O desdobrar deste tipo de raciocínio pode ser
comprovado nas versões do DSM que se seguiram à sua terceira versão. O sentido
geral do empreendimento era criar categorias analíticas claras que pudessem
estabelecer um padrão internacional de diagnóstico de transtornos mentais, à
semelhança da International
Classification of Diseases. Tratava-se pois fornecer “critérios somáticos
explícitos”, e universalizáveis, capazes de servir sem ambiguidades ao
diagnóstico dos transtornos mentais. A padronização que promove o DSM-III foi
de fundamental importância para “explosão de pesquisas na área de saúde mental”
(Spitzer in Horwitz e Wakefeld, 2007, p. 7-8). Quando falamos aqui, seguindo
Horwitz e Wakefeld, de “explosão de pesquisas”, temos em mente pesquisas
quantitativas em grande escala, capazes de perceber como um mesmo caso de
depressão o sofrimento de pacientes em princípio bastante diversos.

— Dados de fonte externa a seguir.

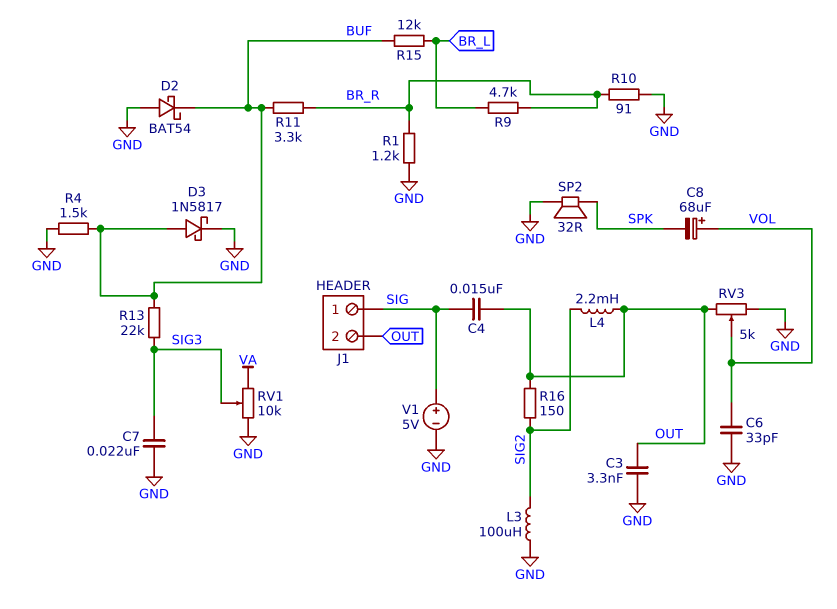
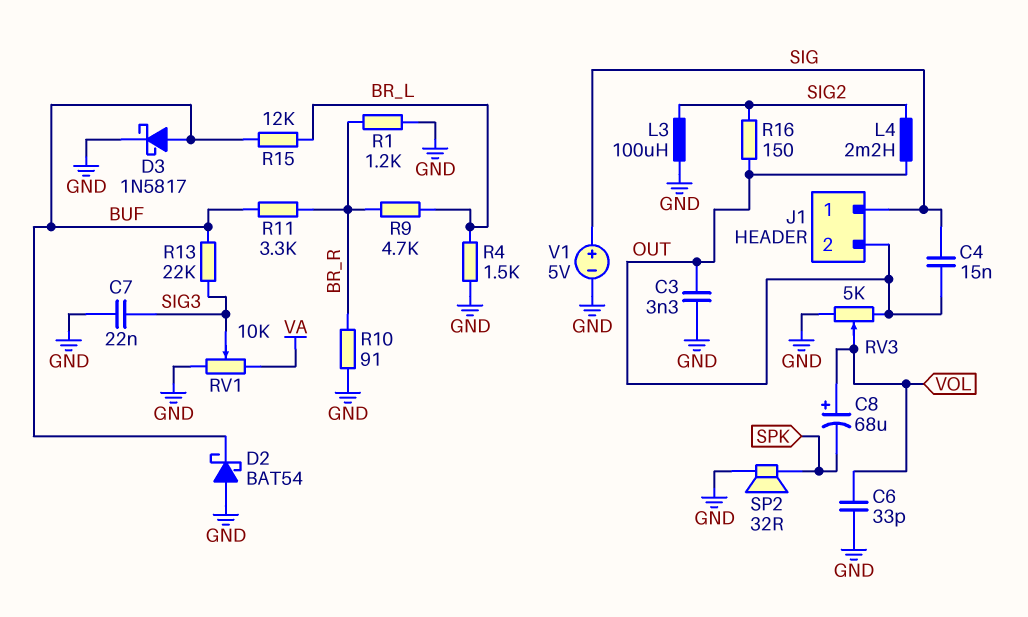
R4: 1.5k (BUF, GND) -> 1.5k (BR_L, GND)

Quando hoje
falamos de uma explosão de casos de depressão no mundo, devemos ter em mente o
caráter organizador desses manuais diagnósticos e de sua capacidade de reduzir
a complexidade do real.
É claro que não se trata aqui nem de
demonizar o DSM nem o psicofármaco, mas de entendê-los no contexto de uma
discursividade mais ampla e que diz respeito às formas como a reprodução da
vida, da saúde mental e da subjetividade são empreendidas no contexto do
turbocapitalismo. Essa discursividade e a compreensão do que seja linguagem e
comunicação podem ainda ser ilustrados pela mesma busca de algoritmos que
racionalizem a linguagem cotidiana e busquem já não a compreensão esquematizada,
a significação mesmo que simplificada do sofrimento, mas sua domesticação nos
fluxos comunicacionais mais amplo da técnica. Em 04 de setembro de 2015, a Folha de São Paulo, em reportagem de
Giuliana Miranda, anunciava sem qualquer consideração crítica em seu caderno
“equilíbrio e saúde” o desenvolvimento de um “novo algoritmo ajuda cientistas a
prever casos de psicose”. Como Heidegger já propôs em seus ensaios sobre
linguagem e cibernética, a linguagem reduzida à comunicação, aos fluxos
comunicacionais, é esvaziada de toda ambiguidade, de toda pluralidade semântica
que se oponha à aceleração e à antecipação tecnológica. Parece que é isso de
que se trata aqui. Não é de estranhar que a psiquiatria que se desenvolve no
contexto do que chamamos aqui dispositivo psicofarmacológico trate a expressão
linguística do psicótico como um mero conjunto de sinais, como elemento
matematizável que pode oferecer dados mais amplos de previsibilidade da psique.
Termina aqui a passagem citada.